The problem: Output the stretch of data from the line containing "Which has a higher value, QUEENS" through the line containing "BOND STORE?" as a Markdown table with columns "No." and "Text", one row per line with its number, skipping blank lines.

Data for this exercise:
--- --- ---
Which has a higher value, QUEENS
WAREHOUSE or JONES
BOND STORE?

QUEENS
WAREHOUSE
--- --- ---
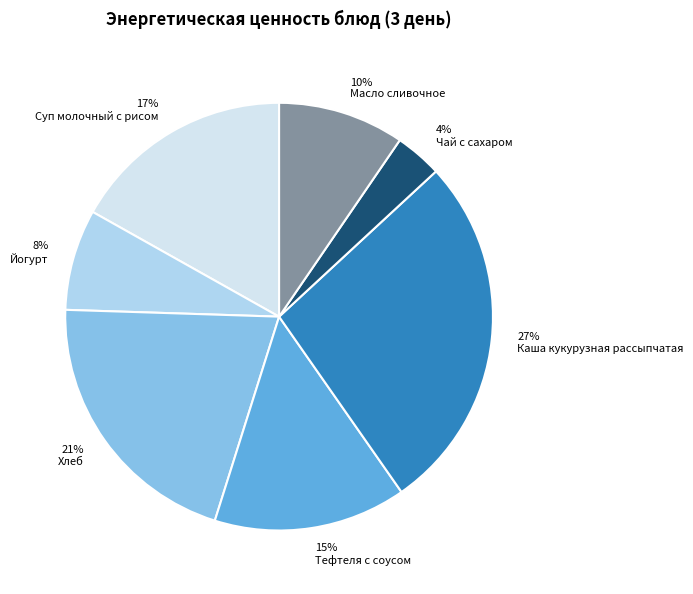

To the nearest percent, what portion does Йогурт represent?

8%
--- --- ---
Answer space:
| No. | Text |
|---|---|
| 1 | Which has a higher value, QUEENS |
| 2 | WAREHOUSE or JONES |
| 3 | BOND STORE? |